> [WORK ITEM]
Where the word "lines" shows up in the entries below, please copy the whole line.
Start of DATA RECORDS
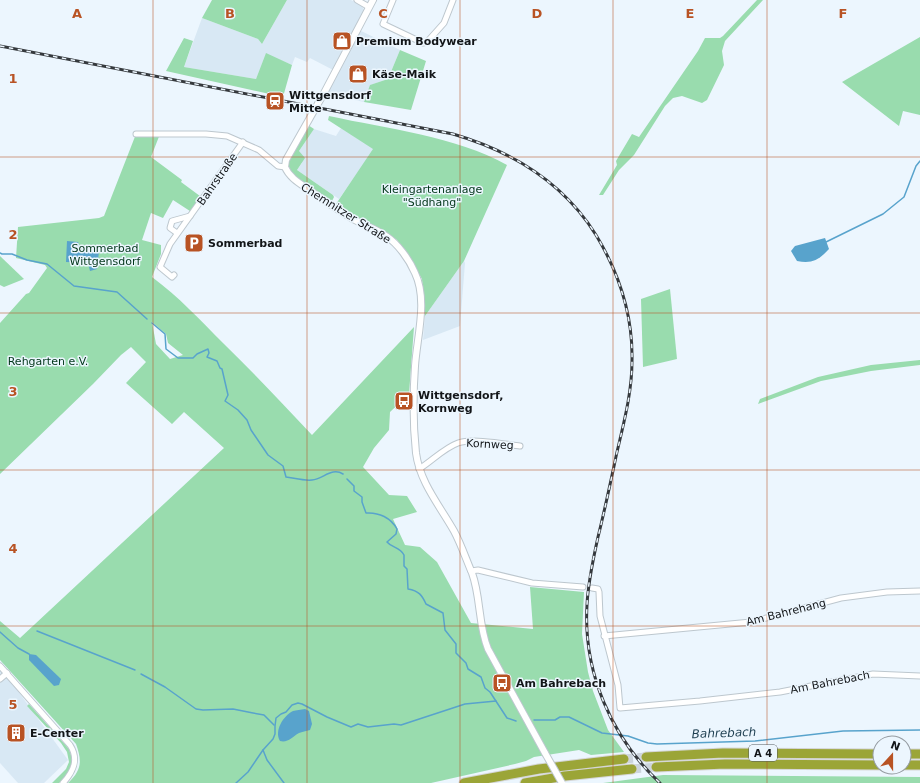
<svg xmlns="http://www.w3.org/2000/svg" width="920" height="783" font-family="'DejaVu Sans',sans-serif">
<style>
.built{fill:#d8e8f4}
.green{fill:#99dcae;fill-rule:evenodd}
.water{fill:#58a3cc}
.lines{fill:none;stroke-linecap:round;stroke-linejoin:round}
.stream{stroke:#58a3cc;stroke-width:1.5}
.motorway-tunnel{stroke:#cbd4dc;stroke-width:9;stroke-dasharray:9 4.5;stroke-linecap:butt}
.minor-casing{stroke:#bdc7ce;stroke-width:7}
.tertiary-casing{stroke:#bdc7ce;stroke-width:8}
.motorway-casing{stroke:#d4d5d5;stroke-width:11}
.minor{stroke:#fff;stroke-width:5}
.tertiary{stroke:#fff;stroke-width:6}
.motorway{stroke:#9ba537;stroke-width:9}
.rail-casing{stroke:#35393d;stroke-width:3}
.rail{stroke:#ecf6fe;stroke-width:1.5;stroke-dasharray:4.5;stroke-linecap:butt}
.tertiary-bridge-casing{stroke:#bdc7ce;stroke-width:8;stroke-linecap:butt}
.tertiary-bridge{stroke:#fff;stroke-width:6}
.grid{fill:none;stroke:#b85324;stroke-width:1;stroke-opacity:0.55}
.labels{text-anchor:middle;stroke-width:3;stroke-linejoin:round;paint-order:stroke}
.shield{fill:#ecf6fe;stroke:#53585d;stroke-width:1}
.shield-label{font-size:10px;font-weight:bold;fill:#121518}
.poi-label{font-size:11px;font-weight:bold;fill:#121518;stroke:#ecf6fe;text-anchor:start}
.street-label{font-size:11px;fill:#121518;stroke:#ecf6fe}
.park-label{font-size:11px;fill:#003619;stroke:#ecf6fe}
.water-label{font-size:12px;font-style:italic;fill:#1d3e50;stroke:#ecf6fe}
.grid-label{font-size:13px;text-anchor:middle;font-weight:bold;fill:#b85324;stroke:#ecf6fe;stroke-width:3;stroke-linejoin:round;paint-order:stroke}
</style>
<rect width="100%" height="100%" fill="#ecf6fe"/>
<g class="built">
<path d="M287,0H351L362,6L364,10L355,28L400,50L388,79L371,85L364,102L326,94L337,72L310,58L307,62L295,57L292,65L266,54L256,79L184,67L202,18L258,39L262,44Z"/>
<path d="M341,128L374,149L339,199L297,170L302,163L299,151L314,129L336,136Z"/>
<path d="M464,261L465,263L460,326L423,340L425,316Z"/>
<path d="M0,670L15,687L68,760L44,783H18L0,763Z"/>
</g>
<g class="green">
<path d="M212,0H287L262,44L258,39L202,18Z"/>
<path d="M757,0H763L725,41L722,51L724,65L707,100L702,103L682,96L673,98L665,106L634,155L619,170L603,195H599L617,165L616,161L632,134L639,137L698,51L705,38H720L723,36Z"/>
<path d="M920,37V115L903,111L899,126L842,82Z"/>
<path d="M184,38L193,41L184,67L256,79L266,53L292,65L283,97L166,71Z"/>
<path d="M400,50L426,61L411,110L364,102L370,85L388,79Z"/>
<path d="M329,116C388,129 455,136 507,165L464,261L425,316L422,279L406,252L397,240L382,230L357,218L336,204L373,149L328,120Z"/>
<path d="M308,125L314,129L299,151L305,158L297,170L333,195L334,197L332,201C323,198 294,178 290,170C288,165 289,162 290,157Z"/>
<path d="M136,134H160L151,157L182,180L181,182L204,199L193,213L173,200L163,218L151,213L142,240L161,245V254L152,277C179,297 200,320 223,343C254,373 283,404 312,435L414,327L409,394L390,412L389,430L374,448L363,467L389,495L407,496L417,512L393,519L405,545L420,547L437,562L471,623L533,629L530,587L584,592L582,634L588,672L593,691L608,730L624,752L591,755L579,750L534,757L526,761L515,764L431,783H68C82,770 82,761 76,744L0,660V621L20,638L224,448L184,412L172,424L126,383L146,362L131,347L121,355L93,384L0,474V323L26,294L29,293L47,268L45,265L16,258L18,227L99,218L104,216ZM152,322L166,334L168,343L183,355L170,359L156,344Z"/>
<path d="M0,256L24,279L4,287L0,285Z"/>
<path d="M670,289L677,359L643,367L641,299Z"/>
<path d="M920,360V365L871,371L821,381L758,404L760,399L818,377L871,365Z"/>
<path d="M29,704L69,749C75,763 71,773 59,783H52L66,769L69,762L67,752L61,743L28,707L27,706Z"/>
<path d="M663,775L920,777V783H603Z"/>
</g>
<g class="water">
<path d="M825,238L829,249C819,260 812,264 797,261L791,251L795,246Z"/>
<path d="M67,241L78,242L81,250L99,251L97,269L90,271L88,263L66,262Z"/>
<path d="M29,654L36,655L61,679L59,685L54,686L29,660Z"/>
<path d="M305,709L309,711L312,724L310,730C306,731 302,732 299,733C292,737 288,743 280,741C274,731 283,716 293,711C296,710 301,710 305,709Z"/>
</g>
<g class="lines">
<g class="stream">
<path d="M826,242L883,214L904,197L916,166L920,161"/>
<path d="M0,253L2,254H12L27,260L47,264L74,286L117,292L147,319"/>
<path d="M152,323L165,334L166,349L178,358H193L197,354L208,349L209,353L207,357L217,361L220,368L222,369L228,395L225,401L238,410L247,420L251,430L268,455L283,466L286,477C294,478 304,481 312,480C323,479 332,467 343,474"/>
<path d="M347,479L354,486V491L362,497V502L366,513C379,512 391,518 397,529L396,534L387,542C392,548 400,547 404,555V566L407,569L408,589C419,591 422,595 426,604L443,613L445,630L456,644V653L466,663L468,669L481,677L485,688L490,692L507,718L516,721"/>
<path d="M37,631L135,670"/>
<path d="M0,632L18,648L29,654"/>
<path d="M141,674L165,687L196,709L203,710L233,709L253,713L264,715L274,725"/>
<path d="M534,720H555L560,717H569L602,733L628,736L648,743L657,744L755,741L843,731L920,730"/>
<path d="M263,750L267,760L284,783"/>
<path d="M236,783L248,772L263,750L273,739L275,734V726L276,718L281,714L286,712L292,705L298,703L302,704L327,717L351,727L358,724L368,727L394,724L401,725L465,704L496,701"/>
</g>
<g class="motorway-tunnel">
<path d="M624,759L646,757"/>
<path d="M632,769L656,767"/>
</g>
<g class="minor-casing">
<g id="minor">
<path d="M357,0L369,7"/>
<path d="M393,0L383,24L423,43L427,42L444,23L453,0"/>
<path d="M136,134H206L227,136L259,150L278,166L285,167"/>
<path d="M177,233L170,228L172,221L190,216"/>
<path d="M174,275L172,277L160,267L170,244L243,142"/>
<path d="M419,469C432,461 444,448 458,443C473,438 504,444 520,446"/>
<path d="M471,571L478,570L532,583L583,587"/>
<path d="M592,588L598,589L599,592L600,616L618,685L620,708L700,701L780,692L873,674L920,676"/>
<path d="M604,636L751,622L841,598L887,592L920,591"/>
<path d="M0,666L70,745C79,759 74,771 63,783"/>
<path d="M0,679L7,673"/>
</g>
</g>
<g class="tertiary-casing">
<path id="tertiary" d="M373,0L324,93L286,160L285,167C289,177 299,183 308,189C323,200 338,210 353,219C364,225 376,229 386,236C398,244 409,259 415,273C428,300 417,337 415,366C413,394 413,425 416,453C420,483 440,506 454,531C461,544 466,559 472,573C481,597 478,625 488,649L545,753"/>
</g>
<g class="motorway-casing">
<g id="motorway">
<path d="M904,754H920"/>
<path d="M646,757L723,753L880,754"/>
<path d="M904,765H920"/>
<path d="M656,767L725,764L880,765"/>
<path d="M464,783L539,769L624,759"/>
<path d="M525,783L565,776L632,769"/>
</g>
</g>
<use href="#minor" class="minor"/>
<use href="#tertiary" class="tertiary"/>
<use href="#motorway" class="motorway"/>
<g class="rail-casing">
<path id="rail" d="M0,46L453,134C511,151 563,182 596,235C619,273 633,317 632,361C632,392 624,422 617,452C611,480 605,509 598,537C593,560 588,582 587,605C583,672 611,737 660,783"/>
</g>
<use href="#rail" class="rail"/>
<g class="tertiary-bridge-casing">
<path id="tertiary-bridge" d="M545,753L562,783"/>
</g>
<use href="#tertiary-bridge" class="tertiary-bridge"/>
</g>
<path class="grid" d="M153,0V783M307,0V783M460,0V783M613,0V783M767,0V783M0,157H920M0,313H920M0,470H920M0,626H920"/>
<defs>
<g id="shop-square" transform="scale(1)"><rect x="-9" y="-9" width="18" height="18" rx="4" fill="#b85324" stroke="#ecf6fe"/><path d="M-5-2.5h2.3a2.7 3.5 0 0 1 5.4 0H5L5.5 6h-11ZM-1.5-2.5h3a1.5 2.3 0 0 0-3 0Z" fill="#fff"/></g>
<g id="station-square" transform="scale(1)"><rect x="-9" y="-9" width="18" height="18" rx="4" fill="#b85324" stroke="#ecf6fe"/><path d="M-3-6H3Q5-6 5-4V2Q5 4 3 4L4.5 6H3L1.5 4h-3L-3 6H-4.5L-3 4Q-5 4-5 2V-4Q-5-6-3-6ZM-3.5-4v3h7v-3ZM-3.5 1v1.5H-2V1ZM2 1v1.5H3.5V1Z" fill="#fff"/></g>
<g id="parking-square" transform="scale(1)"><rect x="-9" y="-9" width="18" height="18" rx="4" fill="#b85324" stroke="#ecf6fe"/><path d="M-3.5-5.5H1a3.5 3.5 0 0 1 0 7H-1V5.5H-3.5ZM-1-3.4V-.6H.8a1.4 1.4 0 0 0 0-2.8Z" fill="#fff"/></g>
<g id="bus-square" transform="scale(1)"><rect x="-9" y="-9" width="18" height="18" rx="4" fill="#b85324" stroke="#ecf6fe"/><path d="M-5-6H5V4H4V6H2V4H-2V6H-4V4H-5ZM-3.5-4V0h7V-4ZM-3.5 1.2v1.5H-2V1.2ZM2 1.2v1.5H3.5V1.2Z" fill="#fff"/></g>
<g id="building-square" transform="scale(1)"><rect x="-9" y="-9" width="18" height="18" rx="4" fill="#b85324" stroke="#ecf6fe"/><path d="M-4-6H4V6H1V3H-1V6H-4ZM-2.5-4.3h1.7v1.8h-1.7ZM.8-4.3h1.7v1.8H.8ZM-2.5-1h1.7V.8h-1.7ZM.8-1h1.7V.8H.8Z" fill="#fff"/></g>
</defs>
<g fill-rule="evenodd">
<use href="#shop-square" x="342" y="41"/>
<use href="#shop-square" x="358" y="74"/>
<use href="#station-square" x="275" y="101"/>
<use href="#parking-square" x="194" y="243"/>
<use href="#bus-square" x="404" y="401"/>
<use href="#bus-square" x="502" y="683"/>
<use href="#building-square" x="16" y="733"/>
</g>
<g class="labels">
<rect class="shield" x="749" y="745" width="28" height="16" rx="3"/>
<g class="shield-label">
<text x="763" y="757">A 4</text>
</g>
<g class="poi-label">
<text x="356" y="45">Premium Bodywear</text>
<text x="372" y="78">Käse-Maik</text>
<text x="289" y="99">Wittgensdorf<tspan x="289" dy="13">Mitte</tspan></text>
<text x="208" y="247">Sommerbad</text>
<text x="418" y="399">Wittgensdorf,<tspan x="418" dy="13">Kornweg</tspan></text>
<text x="516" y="687">Am Bahrebach</text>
<text x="30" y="737">E-Center</text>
</g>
<g class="street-label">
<text transform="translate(217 179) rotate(-55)" y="4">Bahrstraße</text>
<text transform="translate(346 213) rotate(32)" y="4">Chemnitzer Straße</text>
<text transform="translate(490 444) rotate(3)" y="4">Kornweg</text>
<text transform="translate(786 612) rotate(-14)" y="4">Am Bahrehang</text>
<text transform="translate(830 682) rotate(-11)" y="4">Am Bahrebach</text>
</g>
<g class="park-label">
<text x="432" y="193">Kleingartenanlage<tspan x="432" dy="13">"Südhang"</tspan></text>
<text x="105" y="252">Sommerbad<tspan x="105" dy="13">Wittgensdorf</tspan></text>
<text x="48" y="365">Rehgarten e.V.</text>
</g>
<g class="water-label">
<text transform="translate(724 733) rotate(-2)" y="4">Bahrebach</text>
</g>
</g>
<g class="grid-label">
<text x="77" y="18">A</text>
<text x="230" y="18">B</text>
<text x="383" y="18">C</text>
<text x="537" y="18">D</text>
<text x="690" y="18">E</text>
<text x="843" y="18">F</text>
<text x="13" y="83">1</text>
<text x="13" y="239">2</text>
<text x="13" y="396">3</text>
<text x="13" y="553">4</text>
<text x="13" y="709">5</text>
</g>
<g transform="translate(892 755) rotate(21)"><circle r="19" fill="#ecf6fe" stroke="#959ca2"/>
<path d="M0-3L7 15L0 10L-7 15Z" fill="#b85324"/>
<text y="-6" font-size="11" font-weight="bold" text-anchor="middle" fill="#121518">N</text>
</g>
</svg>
End of DATA RECORDS
> [REPLY]
.lines{fill:none;stroke-linecap:round;stroke-linejoin:round}
<g class="lines">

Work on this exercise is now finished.